No comment-derived caveats were extracted. Caveats from the talk itself are important: broad file access can leak secrets, stale docs cause hallucinated APIs, and unconstrained integrations create support burden even when they technically work.

Concrete tools/workflows mentioned by commenters

None in the comments. Concrete tools/workflows mentioned in the talk and Q&A include:

  • PostHog Wizard
  • Cursor as an example of primitive agent-driven integration attempts
  • fresh markdown documentation
  • “model airplane” reference projects
  • generated skill files
  • a context service that flattens examples into markdown
  • Claude Agent SDK
  • CLI wrapper
  • LLM gateway
  • stop-hook run interrogation
  • narrow .env tools for checking key presence and writing values without reading secret contents

My read / why it matters

This is one of the more useful production-agent talks because it avoids the vague “agents are the future” layer and gets into the boring parts that actually make codegen reliable: context freshness, examples, sequencing, feedback, and permissions.

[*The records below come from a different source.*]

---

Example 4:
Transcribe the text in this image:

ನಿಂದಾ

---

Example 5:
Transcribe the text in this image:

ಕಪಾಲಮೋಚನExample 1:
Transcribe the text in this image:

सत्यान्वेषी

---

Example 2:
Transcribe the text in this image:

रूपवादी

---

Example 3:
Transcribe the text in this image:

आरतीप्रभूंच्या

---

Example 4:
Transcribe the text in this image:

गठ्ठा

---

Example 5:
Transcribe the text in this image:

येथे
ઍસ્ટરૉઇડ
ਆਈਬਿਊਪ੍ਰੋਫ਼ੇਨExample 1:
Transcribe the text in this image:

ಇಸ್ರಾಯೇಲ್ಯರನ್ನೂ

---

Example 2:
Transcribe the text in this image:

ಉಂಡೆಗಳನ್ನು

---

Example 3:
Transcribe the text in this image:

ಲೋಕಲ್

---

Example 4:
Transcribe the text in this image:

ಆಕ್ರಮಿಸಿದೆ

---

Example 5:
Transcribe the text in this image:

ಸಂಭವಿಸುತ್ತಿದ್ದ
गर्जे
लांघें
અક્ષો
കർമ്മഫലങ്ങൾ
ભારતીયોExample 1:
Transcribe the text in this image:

The key inversion is that the valuable artifact is not necessarily more code. It is a maintained body of prose and examples that tells the agent what “good” looks like today. That is especially relevant for fast-moving products where model pretraining will always lag reality.

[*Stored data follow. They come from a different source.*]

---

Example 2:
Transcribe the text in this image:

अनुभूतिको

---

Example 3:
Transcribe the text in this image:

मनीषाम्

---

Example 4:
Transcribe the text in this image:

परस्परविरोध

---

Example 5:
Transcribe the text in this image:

The most transferable pattern is the stop-hook question. It is cheap, humble, and powerful: ask the agent where your harness failed it. That turns every failed or awkward run into feedback about missing docs, broken permissions, contradictory instructions, or bad sequencing.

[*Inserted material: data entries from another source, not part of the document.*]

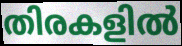
തിരകളിൽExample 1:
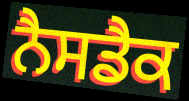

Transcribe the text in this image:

ਨੈਸਡੈਕ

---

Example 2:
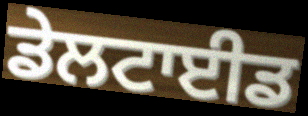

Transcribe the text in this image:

ਡੇਲਟਾਈਡ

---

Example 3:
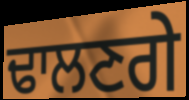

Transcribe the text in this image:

ਢਾਲਣਗੇ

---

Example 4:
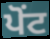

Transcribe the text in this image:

ਪੋਂਟ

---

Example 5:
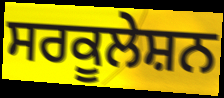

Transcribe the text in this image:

ਸਰਕੂਲੇਸ਼ਨ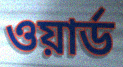
ওয়ার্ড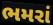
ભમરાં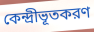
কেন্দ্রীভূতকরণ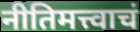
नीतिमत्त्वाचं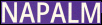
NAPALMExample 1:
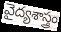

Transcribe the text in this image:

వైద్యశాస్త్రం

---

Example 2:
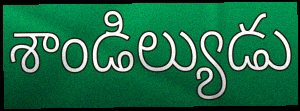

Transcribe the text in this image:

శాండిల్యుడు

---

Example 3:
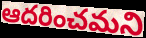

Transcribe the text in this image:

ఆదరించమని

The security section also deserves attention. Agent UX can look magical while quietly doing unacceptable things under the hood. A production agent should not merely complete the task; it should complete it in a way that preserves trust.

Screen-level insights

  • No key-frame metadata was available for this video, so screen-level confidence is limited. Claims should be judged mostly from transcript, comments, and external sources.

Verification notes

  • Source/evidence audit: Checked the existing analysis against extracted transcript/comments and available frame metadata. Added missing sections so the public page is not a transcript packet.
  • Transcript/comment/frame fidelity: Timestamped and screen claims should trace to the extraction artifacts under youtube-extract/; comment claims are limited to the extracted top comments.
  • Hallucination/overclaim audit: Treat strong tool/productivity claims as hypotheses unless backed by official docs, reproducible commands, tests, or production metrics.
  • Actionable Insights audit: Existing top recommendations were preserved; added evidence caveats where missing so users know first experiments, cautions, and validation criteria.
  • Residual uncertainty: This repair pass validates structure and evidence discipline, but some older analyses may still deserve deeper bespoke research before high-stakes decisions.
  • Actionable Insights audit: expanded to the newer detailed format with fuller implementation notes, evaluation checks, and cautions where the existing evidence supports elaboration.